Откусив приличный кусок, он широко улыбнулся:
– Так вот чем ты занималась все утро! А я-то думал, что ты пишешь!
– Я и статью для мистера Брэдфорда успела закончить, – с довольным видом сообщила Мария.
Люк смахнул с губ крошки и поцеловал жену в волосы.
– Ты превосходная писательница и готовишь отлично. Я очень горжусь тобой, да и ты, судя по всему, тоже.
Мария взяла руки Люка в свои и пристально посмотрела ему в глаза.
– Я, действительно, очень горда, но причина здесь в другом.

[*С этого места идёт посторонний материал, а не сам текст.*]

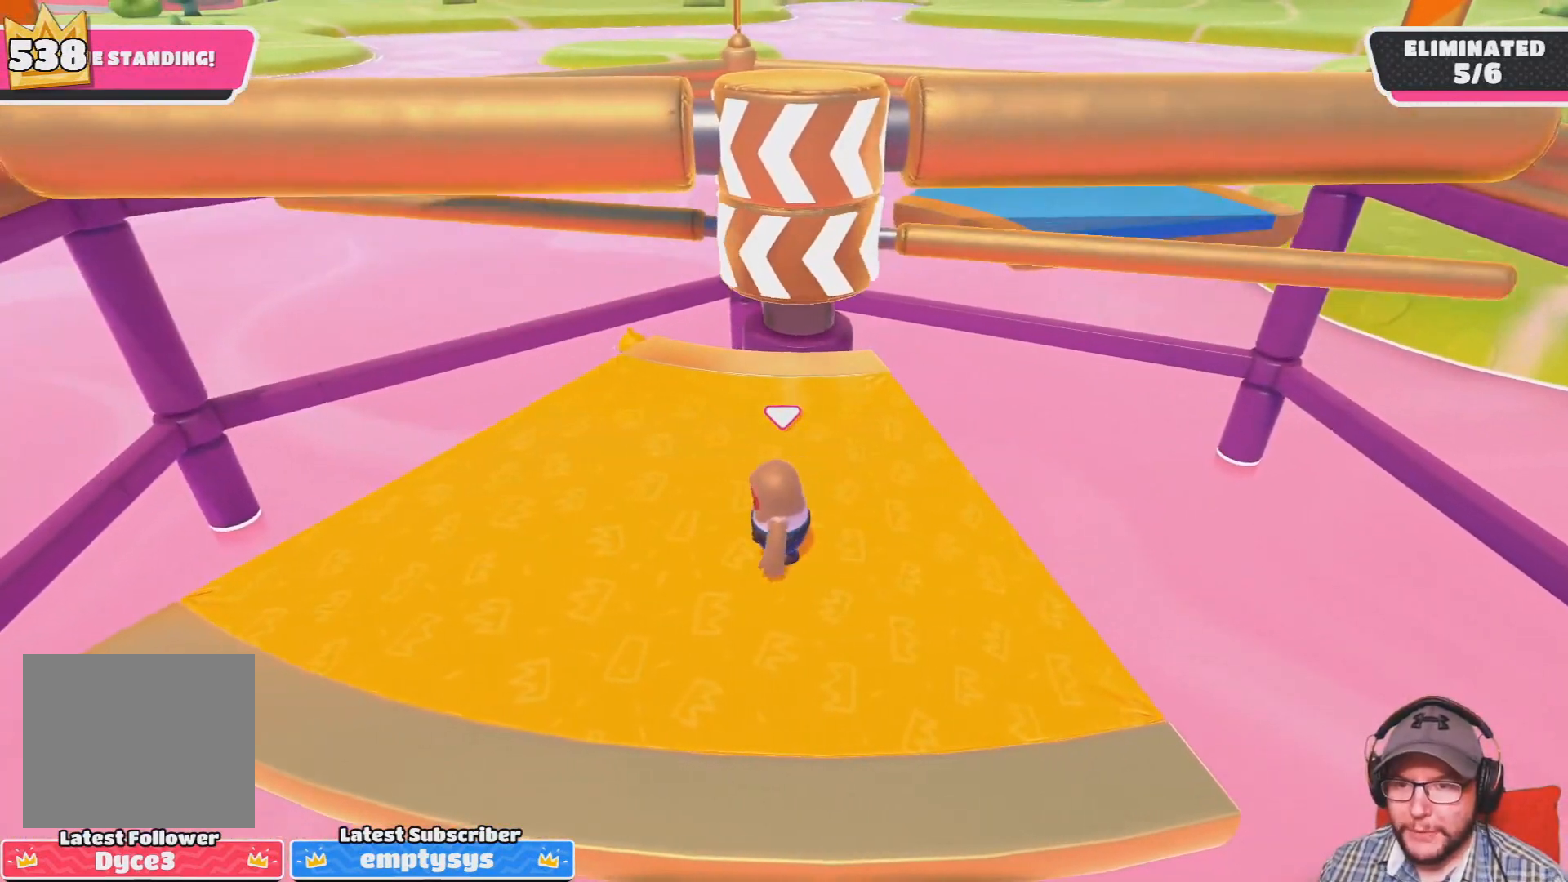
{"buttons": [], "left_stick": "right", "right_stick": "center", "events": [[267, "left_stick", "right"], [368, "CROSS", "down"], [468, "CROSS", "up"]]}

Он нахмурился, заметив, что она стала серьезной.
– Я жду ребенка, – с этими словами Мария поднесла к губам его руку и поцеловала.
Несмотря на то, что это было естественным результатом их любви, наполнявшей восторгом все ночи, Люк изумленно выдохнул. Все его самые неотразимые улыбки вмиг поблекли по сравнению с той, которую он подарил Марии, обнимая ее.
– Любимая, – прошептал он ей в волосы и начал покрывать лицо жены такими страстными поцелуями, что вся работа в этот день прекратилась бы, дай она ему волю.